Dryocosmus kuriphilus

En 2007, une petite guêpe chinoise, le cynips du châtaignier (Dryocosmus kuriphilus), arriva au sud du Tessin. Pendant l’été, la guêpe dépose ses œufs dans les jeunes bourgeons. Au printemps, sortent successivement des œufs de minuscules larves qui provoquent la formation de galles, empêchant ainsi le développement des feuilles, fleurs et nouvelles branches. La production de fruits diminue drastiquement et les arbres montrent des signes de grande souffrance. Le cynips se diffusa rapidement à toutes les châtaigneraies du Tessin, provoquant des dégâts importants et bien visibles.

Galles produites par les larves de Dryocosmus kuriphilus.

À partir du 2013 a été signalé l’arrivée d’un antagoniste du cynips, une autre petite guêpe chinoise (Torymus sinensis), qui dépose ses œufs dans les galles, ses larves se nourrissant des larves du cynips.

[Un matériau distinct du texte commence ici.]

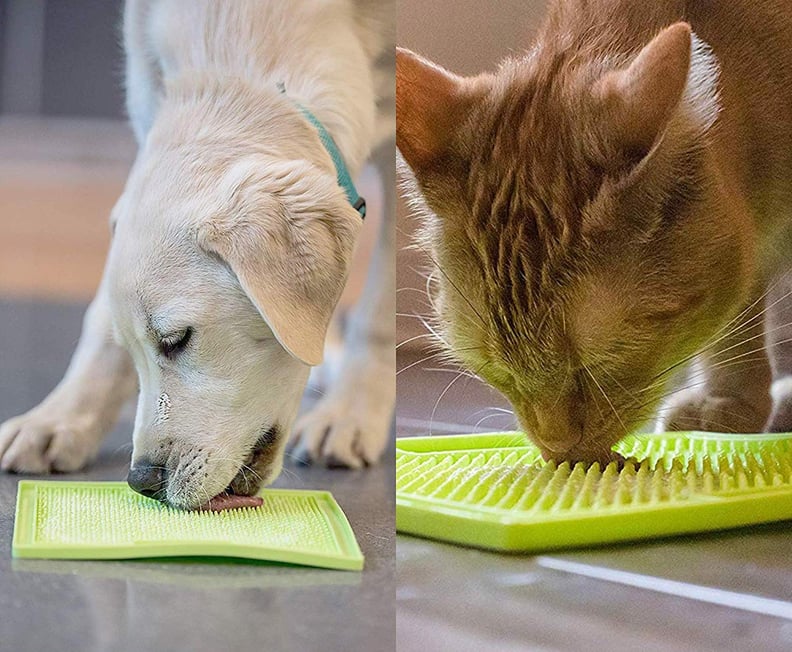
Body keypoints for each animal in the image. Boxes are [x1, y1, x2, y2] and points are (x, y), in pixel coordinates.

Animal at [0, 0, 396, 510]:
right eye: (135, 348)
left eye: (176, 339)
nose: (142, 482)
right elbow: (100, 320)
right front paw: (59, 418)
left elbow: (380, 311)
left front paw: (349, 414)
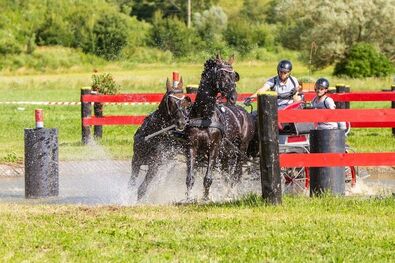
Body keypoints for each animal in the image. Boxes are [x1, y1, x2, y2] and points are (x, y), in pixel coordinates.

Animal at [185, 55, 254, 200]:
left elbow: (208, 178)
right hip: (226, 153)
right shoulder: (191, 146)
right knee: (226, 174)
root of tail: (245, 113)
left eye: (234, 76)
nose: (233, 97)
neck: (204, 117)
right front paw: (188, 197)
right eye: (222, 74)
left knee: (236, 173)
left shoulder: (214, 147)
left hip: (241, 149)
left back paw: (231, 193)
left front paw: (205, 198)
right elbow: (190, 177)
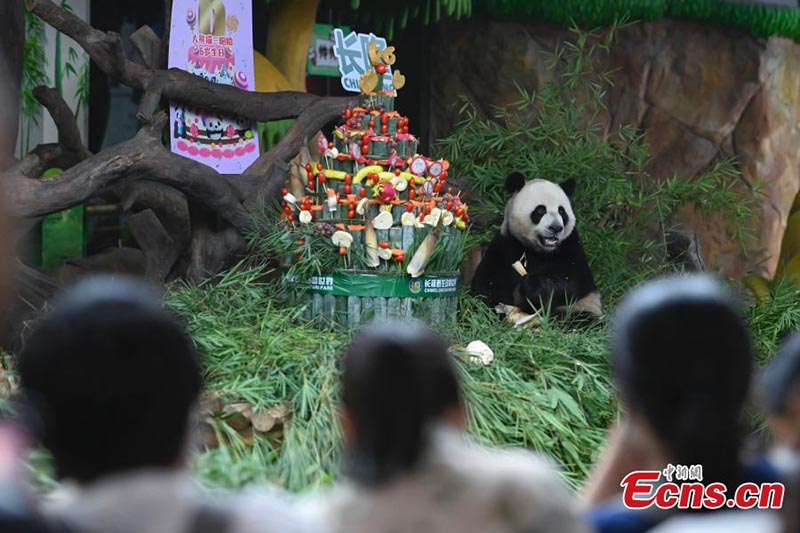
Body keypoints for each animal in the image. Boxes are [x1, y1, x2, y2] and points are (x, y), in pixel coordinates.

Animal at [468, 172, 600, 318]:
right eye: (540, 210)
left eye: (561, 211)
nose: (556, 228)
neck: (540, 251)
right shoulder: (506, 243)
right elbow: (488, 281)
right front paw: (498, 310)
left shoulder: (570, 244)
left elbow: (574, 280)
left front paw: (531, 285)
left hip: (581, 306)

Rapidement Torymus sinensis, a rejoint toutes les châtaigneraies du Tessin, réduisant visiblement les dégâts causés par le cynips; désormais, les deux appartiennent définitivement à la flore suisse. Donc, encore une autre fois, le châtaignier a été sauvé par un ennemi naturel du parasite.

Galle sectionnée de cynips, contenant une larve de Torymus sinensis, qui se nourrit des larves de cynips.

Phythophtora sp.

Une autre infection se manifeste régionalement, appelée la maladie de l’encre. Elle est provoquée par des micro-organismes filamenteux, classifiés comme oomycètes, la maladie de l’encre a été signalée déjà en 1700 dans la péninsule ibérique. Elle se développe à partir de lésions des racines principales, son décours est très variable et dépend de la santé de l’arbre, des caractéristiques de l’environnement et de la météorologie. Dans des conditions très défavorables, elle peut rapidement éliminer même des arbres de grandes dimensions.

Changements climatiques

Les changements climatiques en cours, qui provoquent des étés plus chauds et avec moins de pluie, causent déjà des dégâts aux châtaigneraies, particulièrement à celles situées sur les pentes exposées au sud et à des altitudes moyennes. Probablement, la culture du châtaignier se déplacera vers des zones plus fraîches et humides, effaçant ainsi son important apport culturel, paysagiste et économique.

Châtaigniers dans une zone collinaire, qui n’ont pas réussi à supporter le manque d’eau et la chaleur.


Pour terminer, une vieille recette d’un pain de châtaignes sans levure.

Recette de la «Fiascia» de Cavergno*

(Presque chaque famille a une version différente de la «fiascia»)

500 g de châtaignes sèches
300 g de farine bise (si possible de seigle)
200 g de farine blanche
sel à volonté
2 dl de lait

Cuire, pendant 2 heures, les châtaignes dans de l’eau salée, faire attention qu’il y ait toujours un peu d’eau dedans.
Ajouter 2 dl de lait et passer au moulin à légumes. Malaxer avec les deux farines et former un pain, le baigner avec un petit peu d’eau et faire des rayures de décoration. Cuire à 170-180°C pendant environs 60 minutes.

*Cavergno est un village de la Vallemaggia au Tessin.